In fact, according to the former agent who spoke with WIRED, the FBI has tools to quickly identify indicators of classified documents in a large corpus of data. Zdziarski compares those tools to the software that checks for plagiarism, but instead checks for matches or near-matches in text with a collection of classified material. And the FBI could also search for keywords to prioritize reading any new messages about subjects they’d already pursued in their previous investigation of Clinton’s emails.

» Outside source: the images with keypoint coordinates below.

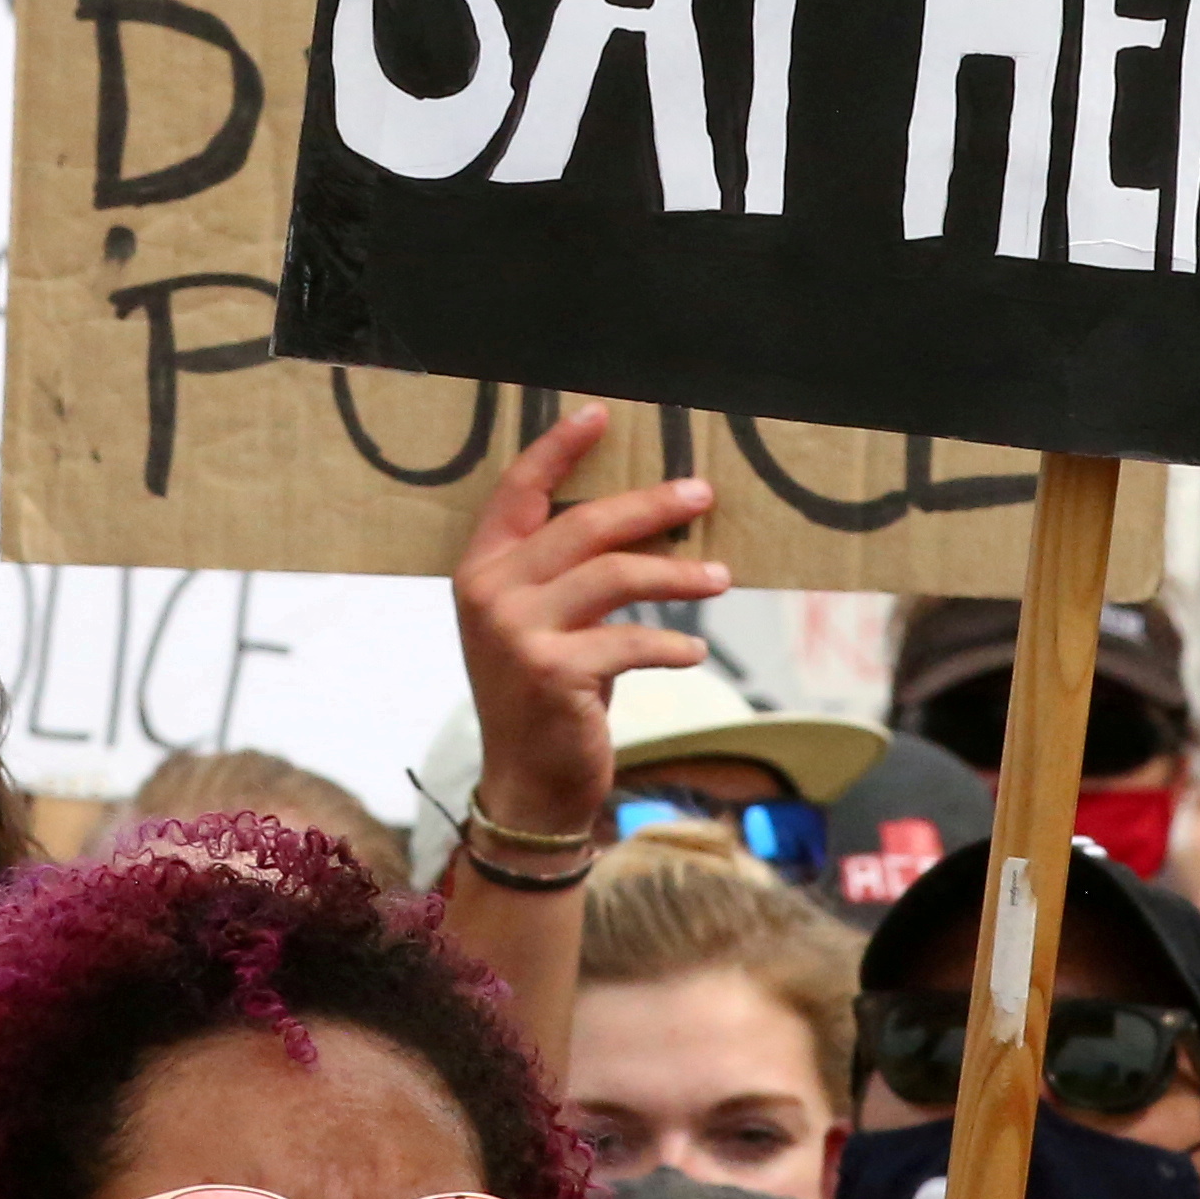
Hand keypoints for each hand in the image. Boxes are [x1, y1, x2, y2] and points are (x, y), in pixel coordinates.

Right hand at [449, 407, 721, 841]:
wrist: (526, 785)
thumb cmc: (543, 694)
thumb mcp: (538, 624)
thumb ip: (569, 574)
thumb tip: (651, 521)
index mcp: (480, 569)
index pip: (517, 489)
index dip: (560, 447)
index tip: (603, 413)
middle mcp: (489, 593)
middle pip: (583, 524)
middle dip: (650, 505)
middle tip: (701, 494)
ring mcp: (517, 633)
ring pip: (616, 575)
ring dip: (678, 575)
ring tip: (720, 579)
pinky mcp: (554, 673)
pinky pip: (632, 640)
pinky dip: (671, 645)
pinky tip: (693, 652)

The FBI declined WIRED’s request for more information about how it performed its week-long search. But the cybersecurity and forensics community described the task as almost trivial. Asked by City University of New York journalism professor Jeff Jarvis how the NSA would handle the email collection, NSA leaker Edward Snowden summed up his suggested method in a tweet:
@jeffjarvis Drop non-responsive To:/CC:/BCC:, hash both sets, then subtract those that match. Old laptops could do it in minutes-to-hours.
— Edward Snowden (@Snowden) November 7, 2016
The real question, wrote cybersecurity consultant Rob Graham in his blog, isn’t how the FBI managed to conclude its investigation in eight days. It’s how it managed to take so long. “Computer geeks have tools that make searching the emails extremely easy,” wrote Graham. “Given those emails, and a list of known email accounts from Hillary and associates, and a list of other search terms, it would take me only a few hours to reduce the workload from 650,000 emails to only a couple hundred, which a single person can read in less than a day.”
In other words, no, General Flynn, it’s not impossible to read an email in a second. That’s what computers are for.